Your cave or mine? Post your thoughts in the comments below and feel free to share this blog with your fellow bipeds.
[1] Obviously they didn't disappear entirely, because their DNA is still kicking around. There are many theories as to what happened; the one I prefer is that homo sapiens were just so much cuter than Neanderthals that they stopped having sex with each other and just started sleeping with us. Kind of a 'cave friends with benefits' arrangement.
[2] This is also how they determine whether you've got genetic markers for things like Alzheimers, breast cancer, or Hodgkin’s Lymphoma. It's not all farts and onions.
[3] There were actually more than 20 species of hominids since we fell out of the trees six million years ago, most recently Homo's sapiens, neanderthalensis, erectus, naledi, and floresiensis, a Hobbit-sized race that lived in Indonesia 100,000 years ago. Ain't science grand?
[4] There is the also the "Stoned Ape" theory that hominids developed more sophisticated forms of communication after eating psilocybin mushrooms and enjoying group sex. “Everyone would get loaded around the campfire and hump in an enormous writhing heap,” wrote Terrence McKenna, creator of the Stoned Ape theory. Those early bipeds had all the fun.
[5] Remind you of anyone you know? A particular political faction, for instance? Just sayin’.

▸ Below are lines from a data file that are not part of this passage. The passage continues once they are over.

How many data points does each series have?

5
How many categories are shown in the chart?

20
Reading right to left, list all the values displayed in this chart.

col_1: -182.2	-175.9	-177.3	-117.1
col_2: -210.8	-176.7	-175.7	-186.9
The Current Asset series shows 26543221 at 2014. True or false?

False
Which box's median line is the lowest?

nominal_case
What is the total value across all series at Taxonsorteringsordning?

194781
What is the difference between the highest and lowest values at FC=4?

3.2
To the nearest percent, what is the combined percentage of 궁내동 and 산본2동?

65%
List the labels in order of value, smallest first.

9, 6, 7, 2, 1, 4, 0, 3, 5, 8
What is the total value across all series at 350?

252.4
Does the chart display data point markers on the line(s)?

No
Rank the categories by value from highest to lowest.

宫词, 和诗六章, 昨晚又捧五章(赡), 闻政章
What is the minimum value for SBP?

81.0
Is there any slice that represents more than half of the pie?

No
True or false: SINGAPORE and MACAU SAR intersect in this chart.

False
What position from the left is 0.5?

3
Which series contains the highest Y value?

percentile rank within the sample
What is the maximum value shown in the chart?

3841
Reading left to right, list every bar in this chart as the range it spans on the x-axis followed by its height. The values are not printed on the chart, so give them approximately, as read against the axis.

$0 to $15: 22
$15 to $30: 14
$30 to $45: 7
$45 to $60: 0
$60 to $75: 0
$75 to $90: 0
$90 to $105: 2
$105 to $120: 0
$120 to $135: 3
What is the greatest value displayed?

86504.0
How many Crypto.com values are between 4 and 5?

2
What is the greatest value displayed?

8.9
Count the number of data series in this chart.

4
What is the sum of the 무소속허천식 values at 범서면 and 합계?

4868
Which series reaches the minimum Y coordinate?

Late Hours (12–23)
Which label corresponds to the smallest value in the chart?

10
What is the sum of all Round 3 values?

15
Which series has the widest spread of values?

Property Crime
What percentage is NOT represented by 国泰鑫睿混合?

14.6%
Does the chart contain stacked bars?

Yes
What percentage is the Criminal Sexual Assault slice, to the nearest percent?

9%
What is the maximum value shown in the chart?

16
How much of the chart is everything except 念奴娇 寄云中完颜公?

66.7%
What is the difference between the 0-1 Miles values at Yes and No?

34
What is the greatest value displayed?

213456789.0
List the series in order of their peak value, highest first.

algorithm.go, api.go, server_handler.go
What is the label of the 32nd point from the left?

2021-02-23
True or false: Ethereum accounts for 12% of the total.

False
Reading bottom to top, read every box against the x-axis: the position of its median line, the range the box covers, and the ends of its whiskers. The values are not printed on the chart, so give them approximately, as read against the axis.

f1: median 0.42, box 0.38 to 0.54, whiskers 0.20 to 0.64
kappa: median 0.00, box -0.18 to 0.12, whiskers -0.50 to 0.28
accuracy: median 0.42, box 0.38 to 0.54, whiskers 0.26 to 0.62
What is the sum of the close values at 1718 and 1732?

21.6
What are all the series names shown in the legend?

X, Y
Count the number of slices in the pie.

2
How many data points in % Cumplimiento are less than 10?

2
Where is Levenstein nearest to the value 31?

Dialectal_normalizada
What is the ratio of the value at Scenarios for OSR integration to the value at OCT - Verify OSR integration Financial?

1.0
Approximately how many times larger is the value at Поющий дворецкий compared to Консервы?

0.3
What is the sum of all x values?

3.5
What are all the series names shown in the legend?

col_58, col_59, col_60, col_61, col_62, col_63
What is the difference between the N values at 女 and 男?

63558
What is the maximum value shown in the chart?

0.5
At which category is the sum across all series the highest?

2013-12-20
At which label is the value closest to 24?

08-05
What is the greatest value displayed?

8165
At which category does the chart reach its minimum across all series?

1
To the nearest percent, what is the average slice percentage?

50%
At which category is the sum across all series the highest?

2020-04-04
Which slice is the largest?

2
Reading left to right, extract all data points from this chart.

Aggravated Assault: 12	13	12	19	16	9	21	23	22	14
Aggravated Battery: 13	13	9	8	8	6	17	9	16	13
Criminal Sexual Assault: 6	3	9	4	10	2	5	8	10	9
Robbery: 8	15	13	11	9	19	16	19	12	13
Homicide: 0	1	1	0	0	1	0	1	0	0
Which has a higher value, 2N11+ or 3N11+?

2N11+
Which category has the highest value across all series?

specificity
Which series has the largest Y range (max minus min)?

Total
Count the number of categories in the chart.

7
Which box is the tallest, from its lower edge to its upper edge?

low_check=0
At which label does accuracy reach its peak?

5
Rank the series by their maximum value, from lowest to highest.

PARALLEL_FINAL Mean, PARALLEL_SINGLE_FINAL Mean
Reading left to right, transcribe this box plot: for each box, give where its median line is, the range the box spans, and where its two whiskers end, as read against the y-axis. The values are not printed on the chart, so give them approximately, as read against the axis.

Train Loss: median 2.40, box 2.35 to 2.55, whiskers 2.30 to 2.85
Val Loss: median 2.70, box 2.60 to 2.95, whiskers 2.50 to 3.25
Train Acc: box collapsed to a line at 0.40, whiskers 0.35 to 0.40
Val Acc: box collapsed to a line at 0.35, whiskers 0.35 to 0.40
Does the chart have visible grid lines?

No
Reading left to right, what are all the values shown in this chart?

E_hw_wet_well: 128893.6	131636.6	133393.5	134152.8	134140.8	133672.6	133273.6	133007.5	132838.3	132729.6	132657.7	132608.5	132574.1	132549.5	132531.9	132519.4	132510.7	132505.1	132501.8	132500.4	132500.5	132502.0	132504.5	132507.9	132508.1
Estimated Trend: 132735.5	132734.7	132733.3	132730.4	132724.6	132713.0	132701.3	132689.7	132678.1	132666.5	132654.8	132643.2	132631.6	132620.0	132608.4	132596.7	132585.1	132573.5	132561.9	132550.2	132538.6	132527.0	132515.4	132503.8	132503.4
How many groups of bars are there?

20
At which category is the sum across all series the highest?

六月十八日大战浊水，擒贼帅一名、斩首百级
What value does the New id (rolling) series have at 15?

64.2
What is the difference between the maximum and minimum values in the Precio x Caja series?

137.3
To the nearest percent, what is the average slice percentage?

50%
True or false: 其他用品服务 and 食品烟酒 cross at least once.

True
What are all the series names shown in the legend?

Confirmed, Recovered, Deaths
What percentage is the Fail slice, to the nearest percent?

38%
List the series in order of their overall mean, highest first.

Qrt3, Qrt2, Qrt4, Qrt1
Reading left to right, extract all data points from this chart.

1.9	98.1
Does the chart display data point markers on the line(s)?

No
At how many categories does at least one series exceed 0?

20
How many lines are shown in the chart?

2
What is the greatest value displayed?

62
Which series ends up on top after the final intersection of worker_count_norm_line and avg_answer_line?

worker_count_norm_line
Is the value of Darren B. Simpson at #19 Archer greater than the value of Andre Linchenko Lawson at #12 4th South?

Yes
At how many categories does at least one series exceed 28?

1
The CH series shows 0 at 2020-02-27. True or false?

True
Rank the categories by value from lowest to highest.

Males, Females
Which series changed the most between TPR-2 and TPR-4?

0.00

You get funnier and scarier with each post. Don't know how you do it, but I love it.
Interesting, I have 300+ variants (well in excess of your 271), yet I'm only ranked as being more Neanderthal than 84% of those in the 23andMe sample set...things that make you go hmmmm.
But, on that note about the importance of story telling -- it's why I love the 3V framework, and one of the reasons it is so key to effective messaging. It is employs a narrative arc that starts with the shared value, exposes villain and their motivation and misdeeds, and ultimately concludes with the vision of securing a better future: i.e., the setup, the confrontation, and the resolution.